248 Views Asked by At

Represent the derivative of the following scalar functions with respect to X $\in$ $\Bbb R^{D \times D}$

How can I get derivative of $f(X)=tr(X^2)$?

1

There are 1 best solutions below

0
On

When differentiating $\mathrm{tr}X^2$ with respect to $x_{k\ell}$, there are two cases:

  • $x_{k\ell}$ is an off-diagonal entry of $X$ ($k\ne\ell$). Two terms of the summation $\sum_{i,j}x_{ij}x_{ji}$ have nonzero derivative: $x_{k\ell}x_{\ell k}$ and $x_{\ell k}x_{k\ell}$. Both have derivative $x_{\ell k}$, so $(\partial/\partial x_{k\ell})\mathrm{tr}X^2$ is $2x_{\ell k}$.
  • $x_{kk}$ is a diagonal entry of $X$. One term of the summation $\sum_{i,j}x_{ij}x_{ji}$ has nonzero derivative: $x_{kk}x_{kk}$. Its derivative is $2x_{kk}$, so $(\partial/\partial x_{kk})\mathrm{tr}X^2=2x_{kk}$.

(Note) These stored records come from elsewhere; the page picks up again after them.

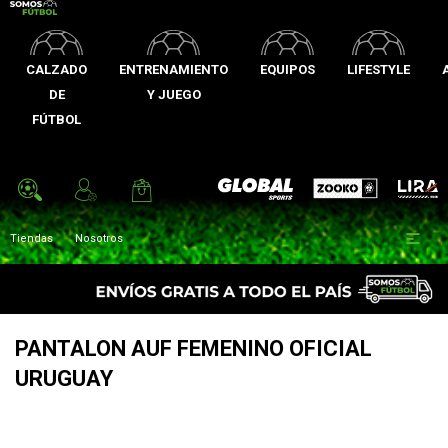
CALZADO
ENTRENAMIENTO
EQUIPOS
LIFESTYLE
DE
Y JUEGO
FÚTBOL
Zooko
Global Sports
Lira

Tiendas
Nosotros
PANTALON AUF FEMENINO OFICIAL
URUGUAY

As a result, the matrix of partials of $\mathrm{tr}X^2$ is in fact $2X^T$.


More generally you can do these kinds of things with Kronecker deltas, defined broadly by

$$ \delta_{ab}=\begin{cases} 1 & a=b \\ 0 & a\ne b\end{cases} $$

The partial derivatives are $\partial x_{ij}/\partial x_{k\ell}=\delta_{(i,j)(k,\ell)}=\delta_{ik}\delta_{j\ell}$. So we could calculate

$$ \frac{\partial}{\partial x_{k\ell}}\mathrm{tr}X^2=\frac{\partial}{\partial x_{k\ell}}\sum_{i,j}x_{ij}x_{ji}=\sum_{i,j}\left(\frac{\partial x_{ij}}{\partial x_{k\ell}}x_{ji}+x_{ij}\frac{\partial x_{ji}}{\partial x_{k\ell}}\right) $$

by the product rule, then simplify with deltas to

$$ \left(\sum_{i,j}\delta_{ik}\delta_{j\ell}x_{ji}\right)+\left(\sum_{i,j}x_{ij}\delta_{jk}\delta_{i\ell}\right). $$

In these sums, the $\delta$s are $0$ except when the indices $(i,j)$ are exactly right. In the first summation, this means when $(i,j)=(k,\ell)$, and in the second summation this means when $(j,i)=(k,\ell)$. So the two sums in question become $x_{\ell k}+x_{\ell k}$, as expected.

This way involved more tedious work, but is more general and may be what you have to do when there are lots of indices in play in other problems.